Без двойников - страница 50
Размашистый, не знающий удержу почерк.
Мысль за мыслью.
Всё написано набело – то есть, вначале, в уме, обдумано, выношено, сформулировано, – и только потом уже записано на бумаге – своей рукой, лично, – как на скрижали.
Писалось на Урале, в Верхней Пышме, в восьмидесятых, в период воссоединения с Мирой, отрыва от Москвы, напряжённейшей творческой работы.
Стихи – на клочках бумаги, в школьных тетрадях, в блокнотах, на обороте рисунков.
Много стихов.
– О я, свободный везде, вездесущ мой флаг и сияние его убивает радугу и земных идолов. Никому я не поклоняюсь, никого я не презираю. Моя плоть растекается по коварным артериям земли. Вот-вот гляди – и будет землетрясение. Трясение умов, трясение души, трясение всей этой свинячей Вселенной. Не бегайте за счастьем, стойте на месте. Только вы и ваше зрение истинны. Всё остальное – картинки с выставки. Не бойтесь, ибо я – не боюсь, внимайте – пока я имею голос. В страшном сне я увидел, что земля – её равнины и горы, реки, озёра, моря и океаны – дуга лжи, которая взломается в сокровенные дни. И мы увидим не бездну, а пожар и цветение Истины.
9/Ш-85.
Опять март месяц.
Слишком уж многое у Ворошилова связано с этим мартом.
И вновь – о весне.
О своей весне:
– Всё теплей, всё теплее луч, пробивающий талые воды, всё светлей и всё громче ручей, бегущий из года в годы. Разбужено счастье во мне, весна о любви говорила. Я выстоял в звёздном огне – и светом меня укрыли.
И ещё – упрямая формула:
– Всё будущее – содержится в сердце.
Да, так.
И Сковорода, которого так любили и я, и Ворошилов, утверждал:
– Все походить iз безоднi глибокого серця.
Три письма.
Целых три! Всего-то – три…
Давние мои письма.
Два из них – Игорю Ворошилову, восемьдесят девятого года, и Мире Папковой, девяностого года, передала мне, для работы, вместе с другими ворошиловскими бумагами, вдова Игоря, Мира. А письмо восемьдесят четвёртого года – Ворошилову – само в те же дни отыскалось, оно – неотправленное. Почему не отправил? – не знаю. Так бывает порой у меня. Документы? Наверное, так. Но, скорее, – свидетельства времени. Или, может, свидетельства дружбы? Сами скажут они обо всём. Свет вернувшийся давешних дней. Пусть живут они в книге моей.
Дорогой Игорь!
Я рад написать тебе отсюда, из своей Скифии. На родине мне хорошо. Постоянно – то самое ровное состояние духа, та золотая середина, в добавление к подъёму и вдохновению, – уж кто-кто, а ты-то, несмотря на все эти высокие, но, согласись, в то же время и единственно верные слова, куда лучше других понимаешь, о чём я сейчас говорю, – которые столь необходимы для творчества.

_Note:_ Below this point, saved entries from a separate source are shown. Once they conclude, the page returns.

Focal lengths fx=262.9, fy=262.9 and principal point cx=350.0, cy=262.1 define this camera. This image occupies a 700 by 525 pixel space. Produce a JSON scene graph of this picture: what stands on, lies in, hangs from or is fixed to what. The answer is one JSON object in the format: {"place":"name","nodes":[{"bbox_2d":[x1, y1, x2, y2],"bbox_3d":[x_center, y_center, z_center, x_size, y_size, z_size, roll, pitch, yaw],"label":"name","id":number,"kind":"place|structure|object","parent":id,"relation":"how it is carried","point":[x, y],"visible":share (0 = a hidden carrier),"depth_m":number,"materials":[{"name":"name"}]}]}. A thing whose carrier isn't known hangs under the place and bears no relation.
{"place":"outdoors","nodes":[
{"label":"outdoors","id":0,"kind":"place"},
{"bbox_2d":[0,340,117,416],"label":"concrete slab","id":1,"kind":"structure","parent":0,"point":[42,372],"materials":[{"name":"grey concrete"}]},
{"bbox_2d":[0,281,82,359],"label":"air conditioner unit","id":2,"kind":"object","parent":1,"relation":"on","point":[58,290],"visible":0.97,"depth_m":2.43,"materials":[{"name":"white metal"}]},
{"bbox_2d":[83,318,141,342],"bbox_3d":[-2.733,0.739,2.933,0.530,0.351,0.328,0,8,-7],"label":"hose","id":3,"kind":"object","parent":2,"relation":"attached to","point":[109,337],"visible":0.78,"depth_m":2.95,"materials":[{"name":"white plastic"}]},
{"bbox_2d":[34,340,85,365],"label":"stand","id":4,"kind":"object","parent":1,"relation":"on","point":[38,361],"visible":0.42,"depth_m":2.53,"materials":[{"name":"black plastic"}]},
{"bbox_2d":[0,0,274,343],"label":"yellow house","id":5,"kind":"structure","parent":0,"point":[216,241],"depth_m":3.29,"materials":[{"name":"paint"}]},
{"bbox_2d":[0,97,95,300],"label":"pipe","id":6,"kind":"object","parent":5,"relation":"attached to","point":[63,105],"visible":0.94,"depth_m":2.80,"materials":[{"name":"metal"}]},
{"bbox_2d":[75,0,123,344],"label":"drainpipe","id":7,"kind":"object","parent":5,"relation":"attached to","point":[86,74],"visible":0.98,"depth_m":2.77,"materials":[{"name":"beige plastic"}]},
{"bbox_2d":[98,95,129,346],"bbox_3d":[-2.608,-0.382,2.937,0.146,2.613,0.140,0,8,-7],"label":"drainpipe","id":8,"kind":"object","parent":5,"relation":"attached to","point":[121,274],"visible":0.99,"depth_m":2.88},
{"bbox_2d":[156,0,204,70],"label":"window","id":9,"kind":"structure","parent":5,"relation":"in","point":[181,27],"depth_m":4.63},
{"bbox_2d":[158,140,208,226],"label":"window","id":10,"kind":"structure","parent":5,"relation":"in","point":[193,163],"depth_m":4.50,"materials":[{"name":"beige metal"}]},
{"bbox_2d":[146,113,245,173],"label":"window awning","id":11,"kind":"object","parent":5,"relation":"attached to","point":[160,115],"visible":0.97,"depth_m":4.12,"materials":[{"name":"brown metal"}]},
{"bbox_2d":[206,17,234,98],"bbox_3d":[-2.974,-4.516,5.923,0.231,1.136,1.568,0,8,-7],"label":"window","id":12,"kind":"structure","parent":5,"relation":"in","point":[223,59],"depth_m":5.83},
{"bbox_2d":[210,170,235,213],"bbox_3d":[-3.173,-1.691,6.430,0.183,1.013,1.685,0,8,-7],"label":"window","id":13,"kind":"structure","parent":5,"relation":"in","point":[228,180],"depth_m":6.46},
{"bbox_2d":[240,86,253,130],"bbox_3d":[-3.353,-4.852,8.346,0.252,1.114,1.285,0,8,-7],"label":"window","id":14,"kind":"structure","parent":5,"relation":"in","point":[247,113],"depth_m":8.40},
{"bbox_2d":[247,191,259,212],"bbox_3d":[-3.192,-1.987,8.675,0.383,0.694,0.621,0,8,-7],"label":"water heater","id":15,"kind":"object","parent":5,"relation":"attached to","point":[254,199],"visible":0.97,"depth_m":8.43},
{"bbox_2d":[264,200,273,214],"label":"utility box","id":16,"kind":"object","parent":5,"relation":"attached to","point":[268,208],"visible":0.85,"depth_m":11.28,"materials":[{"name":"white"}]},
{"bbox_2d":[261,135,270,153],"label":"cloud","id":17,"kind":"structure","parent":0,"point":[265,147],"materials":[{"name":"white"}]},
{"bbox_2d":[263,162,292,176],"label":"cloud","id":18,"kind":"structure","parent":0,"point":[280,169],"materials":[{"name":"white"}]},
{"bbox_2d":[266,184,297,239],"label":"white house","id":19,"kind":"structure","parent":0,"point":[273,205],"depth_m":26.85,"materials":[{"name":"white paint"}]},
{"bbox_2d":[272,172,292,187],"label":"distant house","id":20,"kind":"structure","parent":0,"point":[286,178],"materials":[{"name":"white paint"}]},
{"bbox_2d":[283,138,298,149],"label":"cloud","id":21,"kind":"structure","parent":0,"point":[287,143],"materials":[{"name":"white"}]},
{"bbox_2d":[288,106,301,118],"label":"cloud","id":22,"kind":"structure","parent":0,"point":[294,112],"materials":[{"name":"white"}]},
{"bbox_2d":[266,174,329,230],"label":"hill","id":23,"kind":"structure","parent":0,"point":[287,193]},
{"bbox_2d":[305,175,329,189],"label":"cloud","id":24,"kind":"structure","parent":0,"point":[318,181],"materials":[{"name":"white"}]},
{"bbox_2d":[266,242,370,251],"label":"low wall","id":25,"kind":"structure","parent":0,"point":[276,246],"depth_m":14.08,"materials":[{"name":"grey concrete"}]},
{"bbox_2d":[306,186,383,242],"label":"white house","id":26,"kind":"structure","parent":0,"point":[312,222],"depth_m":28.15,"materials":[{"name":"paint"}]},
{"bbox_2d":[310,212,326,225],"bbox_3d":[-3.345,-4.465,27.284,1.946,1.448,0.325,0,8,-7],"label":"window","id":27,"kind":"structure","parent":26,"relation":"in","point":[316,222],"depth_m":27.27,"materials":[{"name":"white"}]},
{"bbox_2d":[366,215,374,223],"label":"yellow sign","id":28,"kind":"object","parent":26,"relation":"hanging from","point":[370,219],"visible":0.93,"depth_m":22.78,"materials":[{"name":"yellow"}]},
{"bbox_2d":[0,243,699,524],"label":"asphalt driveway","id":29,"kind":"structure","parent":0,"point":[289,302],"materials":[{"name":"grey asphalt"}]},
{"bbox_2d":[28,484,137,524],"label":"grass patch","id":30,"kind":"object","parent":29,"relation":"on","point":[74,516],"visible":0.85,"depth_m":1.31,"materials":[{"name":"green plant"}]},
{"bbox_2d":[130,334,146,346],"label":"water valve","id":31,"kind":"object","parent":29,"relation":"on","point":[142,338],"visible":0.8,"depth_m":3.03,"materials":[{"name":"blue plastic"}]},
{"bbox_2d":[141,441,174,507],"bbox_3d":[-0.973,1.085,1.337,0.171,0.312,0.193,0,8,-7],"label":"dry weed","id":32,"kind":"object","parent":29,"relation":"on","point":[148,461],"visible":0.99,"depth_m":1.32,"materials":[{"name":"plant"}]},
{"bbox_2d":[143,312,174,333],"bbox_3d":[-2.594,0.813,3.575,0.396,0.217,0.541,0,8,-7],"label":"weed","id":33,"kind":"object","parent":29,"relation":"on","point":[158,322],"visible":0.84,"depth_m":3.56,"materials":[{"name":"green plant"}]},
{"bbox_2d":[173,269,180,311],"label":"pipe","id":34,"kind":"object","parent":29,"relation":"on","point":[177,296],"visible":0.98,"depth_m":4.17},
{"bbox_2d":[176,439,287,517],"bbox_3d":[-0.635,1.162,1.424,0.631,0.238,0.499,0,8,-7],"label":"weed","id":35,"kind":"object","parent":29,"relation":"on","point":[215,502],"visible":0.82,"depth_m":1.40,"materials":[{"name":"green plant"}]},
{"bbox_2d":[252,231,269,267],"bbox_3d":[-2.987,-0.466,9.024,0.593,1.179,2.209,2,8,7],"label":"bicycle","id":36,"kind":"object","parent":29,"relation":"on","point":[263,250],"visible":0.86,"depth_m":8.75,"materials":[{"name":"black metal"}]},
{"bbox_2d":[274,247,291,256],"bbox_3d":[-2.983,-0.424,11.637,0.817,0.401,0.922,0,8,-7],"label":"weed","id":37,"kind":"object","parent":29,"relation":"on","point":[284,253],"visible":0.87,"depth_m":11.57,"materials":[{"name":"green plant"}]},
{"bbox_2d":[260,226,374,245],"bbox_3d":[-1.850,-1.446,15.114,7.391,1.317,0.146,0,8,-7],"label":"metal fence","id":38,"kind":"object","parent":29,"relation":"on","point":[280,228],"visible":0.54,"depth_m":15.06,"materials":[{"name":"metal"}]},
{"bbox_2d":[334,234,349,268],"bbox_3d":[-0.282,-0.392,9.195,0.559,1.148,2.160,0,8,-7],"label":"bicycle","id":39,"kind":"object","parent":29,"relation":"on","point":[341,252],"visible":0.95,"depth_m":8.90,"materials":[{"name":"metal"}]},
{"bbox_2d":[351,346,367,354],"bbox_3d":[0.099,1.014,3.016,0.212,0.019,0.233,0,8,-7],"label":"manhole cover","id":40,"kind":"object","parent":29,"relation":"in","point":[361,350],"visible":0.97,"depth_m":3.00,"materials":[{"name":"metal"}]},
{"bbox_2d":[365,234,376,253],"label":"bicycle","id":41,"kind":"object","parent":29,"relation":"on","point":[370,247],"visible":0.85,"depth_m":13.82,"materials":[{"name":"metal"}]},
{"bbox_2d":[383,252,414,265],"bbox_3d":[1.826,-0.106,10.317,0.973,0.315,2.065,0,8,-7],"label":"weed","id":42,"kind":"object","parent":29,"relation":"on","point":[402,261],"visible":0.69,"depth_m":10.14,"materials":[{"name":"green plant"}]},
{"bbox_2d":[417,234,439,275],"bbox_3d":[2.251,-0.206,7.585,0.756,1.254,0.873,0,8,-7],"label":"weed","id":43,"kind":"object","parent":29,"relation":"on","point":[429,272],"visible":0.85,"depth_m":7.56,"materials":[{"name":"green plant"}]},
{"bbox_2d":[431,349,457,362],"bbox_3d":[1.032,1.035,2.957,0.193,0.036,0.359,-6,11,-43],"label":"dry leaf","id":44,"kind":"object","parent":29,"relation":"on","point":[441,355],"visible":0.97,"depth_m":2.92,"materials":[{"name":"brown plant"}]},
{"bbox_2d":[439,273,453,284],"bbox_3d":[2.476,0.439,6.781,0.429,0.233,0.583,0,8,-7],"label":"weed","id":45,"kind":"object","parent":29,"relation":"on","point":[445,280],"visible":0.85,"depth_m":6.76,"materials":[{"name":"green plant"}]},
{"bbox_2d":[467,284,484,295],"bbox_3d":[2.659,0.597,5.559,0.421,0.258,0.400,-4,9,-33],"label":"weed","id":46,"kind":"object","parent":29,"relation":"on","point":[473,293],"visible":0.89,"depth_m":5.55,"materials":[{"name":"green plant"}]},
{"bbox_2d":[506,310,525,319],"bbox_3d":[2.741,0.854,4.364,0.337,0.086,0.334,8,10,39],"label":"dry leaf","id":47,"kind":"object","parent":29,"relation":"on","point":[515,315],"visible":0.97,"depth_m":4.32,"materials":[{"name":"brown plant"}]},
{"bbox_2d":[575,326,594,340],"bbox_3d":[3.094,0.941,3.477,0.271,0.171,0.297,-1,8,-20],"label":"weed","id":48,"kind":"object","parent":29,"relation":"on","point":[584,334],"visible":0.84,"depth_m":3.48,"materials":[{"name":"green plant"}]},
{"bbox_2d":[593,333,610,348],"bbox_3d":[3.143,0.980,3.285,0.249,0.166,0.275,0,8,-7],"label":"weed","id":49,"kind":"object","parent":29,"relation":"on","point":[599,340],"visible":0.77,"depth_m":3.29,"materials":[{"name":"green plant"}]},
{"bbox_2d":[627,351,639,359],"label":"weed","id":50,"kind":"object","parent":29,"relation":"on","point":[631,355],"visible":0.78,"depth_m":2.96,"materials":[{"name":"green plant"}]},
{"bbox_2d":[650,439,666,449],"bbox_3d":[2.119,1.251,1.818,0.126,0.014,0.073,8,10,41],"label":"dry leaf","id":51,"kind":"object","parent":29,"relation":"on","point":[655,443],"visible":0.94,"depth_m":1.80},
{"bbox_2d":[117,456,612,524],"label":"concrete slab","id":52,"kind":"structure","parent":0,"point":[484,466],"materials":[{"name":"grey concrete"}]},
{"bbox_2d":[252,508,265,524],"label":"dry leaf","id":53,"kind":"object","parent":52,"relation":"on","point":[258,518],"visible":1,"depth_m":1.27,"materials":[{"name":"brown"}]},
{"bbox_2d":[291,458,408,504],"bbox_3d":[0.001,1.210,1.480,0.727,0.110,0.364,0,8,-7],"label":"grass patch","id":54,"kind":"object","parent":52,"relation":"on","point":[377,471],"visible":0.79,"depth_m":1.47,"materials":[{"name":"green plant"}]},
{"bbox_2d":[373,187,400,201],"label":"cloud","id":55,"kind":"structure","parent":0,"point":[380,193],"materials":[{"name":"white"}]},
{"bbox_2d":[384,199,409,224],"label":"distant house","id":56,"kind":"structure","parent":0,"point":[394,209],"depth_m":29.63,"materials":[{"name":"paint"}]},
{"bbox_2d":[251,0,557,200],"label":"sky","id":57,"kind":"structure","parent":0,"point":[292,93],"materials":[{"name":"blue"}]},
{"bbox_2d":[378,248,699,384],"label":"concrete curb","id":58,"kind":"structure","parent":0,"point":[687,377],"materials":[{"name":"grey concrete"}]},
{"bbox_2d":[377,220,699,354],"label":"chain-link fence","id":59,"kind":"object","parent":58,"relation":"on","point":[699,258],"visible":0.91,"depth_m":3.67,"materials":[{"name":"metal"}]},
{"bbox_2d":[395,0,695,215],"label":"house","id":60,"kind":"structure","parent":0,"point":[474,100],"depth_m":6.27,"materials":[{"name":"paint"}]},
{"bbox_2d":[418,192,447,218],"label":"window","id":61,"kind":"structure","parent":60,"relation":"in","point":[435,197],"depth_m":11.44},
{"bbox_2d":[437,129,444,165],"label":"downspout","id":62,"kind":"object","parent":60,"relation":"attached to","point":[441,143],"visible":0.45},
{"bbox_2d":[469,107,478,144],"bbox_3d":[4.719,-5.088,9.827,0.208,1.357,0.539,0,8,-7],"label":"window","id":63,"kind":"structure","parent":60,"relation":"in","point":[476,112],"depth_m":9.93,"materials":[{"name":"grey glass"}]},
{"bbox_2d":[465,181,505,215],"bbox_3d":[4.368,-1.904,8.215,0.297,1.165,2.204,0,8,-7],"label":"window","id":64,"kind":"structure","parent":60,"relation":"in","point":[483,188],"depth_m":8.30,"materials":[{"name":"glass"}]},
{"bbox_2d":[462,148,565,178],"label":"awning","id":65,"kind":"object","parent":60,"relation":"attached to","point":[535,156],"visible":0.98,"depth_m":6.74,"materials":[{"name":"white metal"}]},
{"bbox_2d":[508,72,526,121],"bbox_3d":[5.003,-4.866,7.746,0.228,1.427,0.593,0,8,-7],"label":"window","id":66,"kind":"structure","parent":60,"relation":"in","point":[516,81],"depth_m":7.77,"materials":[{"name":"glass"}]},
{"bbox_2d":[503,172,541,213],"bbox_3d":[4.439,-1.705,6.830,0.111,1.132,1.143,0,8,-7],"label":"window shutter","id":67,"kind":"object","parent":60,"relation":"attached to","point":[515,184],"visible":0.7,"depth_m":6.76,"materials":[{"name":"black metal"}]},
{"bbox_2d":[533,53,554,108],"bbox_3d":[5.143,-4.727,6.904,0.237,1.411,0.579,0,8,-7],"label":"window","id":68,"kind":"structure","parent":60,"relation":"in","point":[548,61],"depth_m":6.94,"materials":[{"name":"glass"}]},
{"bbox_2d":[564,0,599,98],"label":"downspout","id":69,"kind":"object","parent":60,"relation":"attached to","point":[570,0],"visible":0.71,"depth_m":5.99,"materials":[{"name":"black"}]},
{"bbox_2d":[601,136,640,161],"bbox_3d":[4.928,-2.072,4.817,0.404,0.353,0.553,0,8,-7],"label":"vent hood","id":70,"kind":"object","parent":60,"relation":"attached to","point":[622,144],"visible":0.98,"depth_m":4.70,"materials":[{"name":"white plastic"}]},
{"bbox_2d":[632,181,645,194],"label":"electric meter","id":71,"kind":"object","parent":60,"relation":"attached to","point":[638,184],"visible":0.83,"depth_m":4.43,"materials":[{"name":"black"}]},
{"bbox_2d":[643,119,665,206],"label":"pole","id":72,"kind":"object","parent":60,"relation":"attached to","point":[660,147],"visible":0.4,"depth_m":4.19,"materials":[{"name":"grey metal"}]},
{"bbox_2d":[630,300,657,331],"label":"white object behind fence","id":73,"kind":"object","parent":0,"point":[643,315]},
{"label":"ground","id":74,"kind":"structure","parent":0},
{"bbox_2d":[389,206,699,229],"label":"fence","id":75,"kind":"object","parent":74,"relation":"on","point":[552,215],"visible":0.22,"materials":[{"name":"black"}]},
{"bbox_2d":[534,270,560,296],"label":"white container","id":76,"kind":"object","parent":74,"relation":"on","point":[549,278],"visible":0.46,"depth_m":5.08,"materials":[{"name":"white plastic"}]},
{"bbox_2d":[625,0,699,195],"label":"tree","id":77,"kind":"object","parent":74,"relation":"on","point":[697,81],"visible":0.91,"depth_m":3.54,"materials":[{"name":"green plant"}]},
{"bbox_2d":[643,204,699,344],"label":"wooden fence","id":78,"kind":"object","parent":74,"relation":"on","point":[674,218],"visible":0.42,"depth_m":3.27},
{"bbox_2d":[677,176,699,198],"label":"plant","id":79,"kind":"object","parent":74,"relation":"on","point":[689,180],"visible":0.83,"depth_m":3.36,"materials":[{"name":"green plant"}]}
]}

Работаю каждый день. Много переводил. Приходится вкалывать, зарабатывать на хлеб насущный. Чего мне всё это стоит, какого напряжения, сколько времени отнимает, лучше и не говорить. Хотя прорывается иногда, сквозь месиво подстрочников, превращаемых мною в стихи, существующие в русской речи, полноценные, очень мои, а вовсе не авторов, переводимых мною, пусть им и сдаётся, что это их тексты, их, понимаешь ли, но вроде бы преображённые, в новом наряде, что ли, в новом звучании, в новом прочтении, – чуть ли не крик. Нет, это я написал. По-русски. Это моё. Лучшие образцы моих переводов – смело можно включать в моё собрание стихов, ежели таковое когда-нибудь станет возможным в нашей стране. И сказать обо всём этом – некому. Вот и молчу. И терплю. И смиряю себя. И работаю. Зарабатываю – гроши. Но, я чувствую, будет просвет в этой вынужденной истории с переводами, и в дальнейшем положение наше поправится, а возможно – улучшится. Потому и тружусь. И держусь. На упрямстве, как водится. Впереди – я предвижу – километры таких переводов. Килограммы? Что ж, может, и так. Тонны, – лучше всего сказать. Всё же это печатают. Всё же хоть какой-то есть результат. И то слава Богу. И в общем-то рад я, что так, пусть и так, получилось. Пока что. А там – посмотрим.